BRASÍLIA, DF (FOLHAPRESS) - A comissão de Seguridade Social e Família da Câmara dos Deputados aprovou nesta quarta-feira (1º) um requerimento para a realização de uma audiência pública para debater "implicações psicossociais em crianças" da boneca Barbie trans.

O brinquedo foi apresentada pela Mattel no dia 25 de maio e homenageia a atriz americana Laverne Cox, mulher transgênero negra que já atuou em séries como "Inventando Anna'' e "Orange Is the New Black".

O requerimento para debater a boneca, aprovado em bloco em votação simbólica, foi apresentado pelo bolsonarista Otoni de Paula (MDB-RJ) e subscrito pelo deputado Pastor Sargento Isidório (Avante-BA).

Na reunião, Isidório afirmou ser um absurdo o país "com tanta coisa séria para cuidar resolver querer fazer fantasia, prejudicando as nossas crianças". "Esse povo ainda não entendeu que o sexo das pessoas vem dentro da perna, entre as pernas, e os médicos anunciam quando olham, quando tira [sic] a criança. Fora disso é procedência maligna."

A deputada Vivi Reis (PSOL-PA) criticou o requerimento. "Querer debater sobre órgão genital de Barbie? É incabível falar de órgão genital de Barbie", disse. "Não gostou da Barbie que tem órgão sexual masculino? É só tu não comprar a boneca. Deixa livre para quem quer comprar a boneca."

Ela lembrou ainda que a boneca é uma homenagem a uma atriz trans. "Não existe órgão genital de bonecos. Querer falar isso é distorcer a discussão, é querer trazer para essa comissão um debate sem fundamento, um debate baseado em fake news. Tentaram há um tempo falar de mamadeira de piroca, de kit gay, e agora vem com a história da Barbie com órgão genital para querer desviar a atenção dos reais problemas do país."

No requerimento, Otoni de Paula propõe que sejam convidados para a audiência pública o presidente da Mattel no Brasil ou equivalente e um integrante do Ministério da Mulher, da Família e dos Direitos Humanos.

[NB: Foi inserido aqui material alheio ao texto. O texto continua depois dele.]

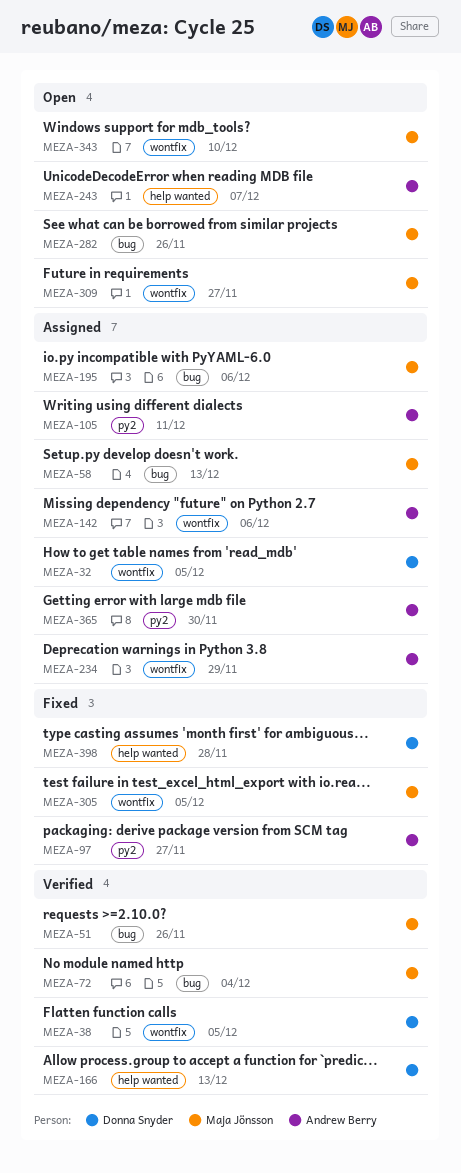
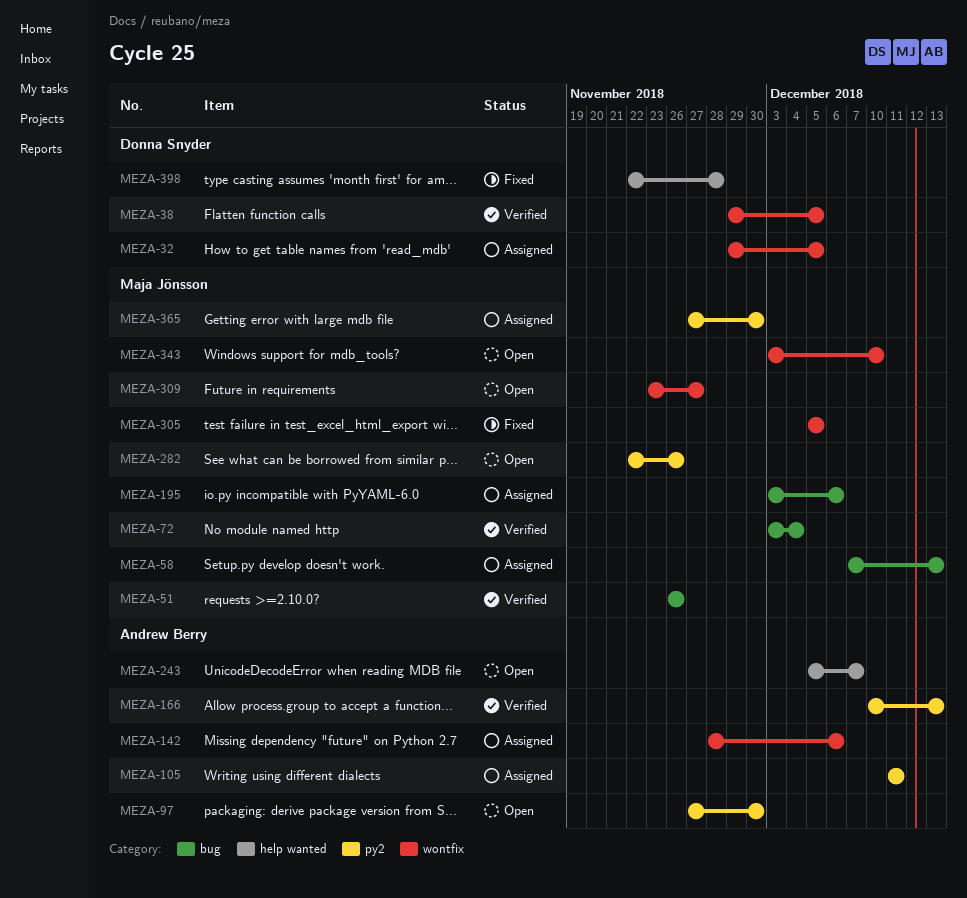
MEZA-97, status: Fixed -> Open
MEZA-97, due: Nov 27 -> Nov 30
MEZA-166, owner: Donna Snyder -> Andrew Berry
MEZA-166, label: help wanted -> py2
MEZA-234: present -> none
MEZA-282, label: bug -> py2
MEZA-365, owner: Andrew Berry -> Maja Jönsson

Na justificativa, o bolsonarista afirma que a boneca "incorre num liberalismo teratológico que servirá para confundir as crianças sobre a natureza dos gêneros masculino-feminino, pois mulheres e homens são diferenciados pela própria natureza."

"Cabe lembrar que o aspecto trans é uma opção tardia, feita geralmente na fase adulta. Portanto, no devido tempo do desenvolvimento a pessoa terá acesso à realidade da existência dos transexuais e agirá, caso receba boa educação, com o respeito que se deve a todos, independente da opção que escolha. Não havendo a necessidade de expor nossas crianças a tal e desnecessária experiência", prossegue Otoni de Paula.

O deputado afirma ainda que a empresa contrariou normas de mercado que exigem ampla pesquisa de campo para alterar ou lançar novos produtos e decidiu apostar no "segmento social LGBT para, a partir daí, alcançar outros segmentos da sociedade."

Otoni de Paula foi o primeiro político formalmente acusado pela PGR (Procuradoria-Geral da República) no âmbito do inquérito dos atos antidemocráticos, denunciado sob a acusação de ameaçar o ministro Alexandre de Moraes, relator de apurações que miram o presidente Jair Bolsonaro (PL) e seus aliados.

De acordo com a denúncia da PGR, assinada pelo então vice-procurador-geral da República, Humberto Jacques de Medeiros, Otoni fez transmissões ao vivo pela internet nas quais imputou, por cinco vezes, fatos afrontosos à reputação de Alexandre de Moraes e, por 19 vezes, ofendeu a dignidade e o decoro do ministro. As transmissões ocorreram em 16 de junho e 5 de julho de 2020.

Em agosto de 2021, Otoni e outros bolsonaristas, incluindo o cantor Sérgio Reis, foram alvos de mandados de busca e apreensão em meio a convocações para manifestações pró-Bolsonaro no feriado de 7 de Setembro. As medidas foram solicitadas pela PGR e autorizadas por Moraes.

O objetivo era apurar o "eventual cometimento do crime de incitar a população, através das redes sociais, a praticar atos violentos e ameaçadores contra a democracia, o Estado de Direito e suas Instituições, bem como contra os membros dos Poderes".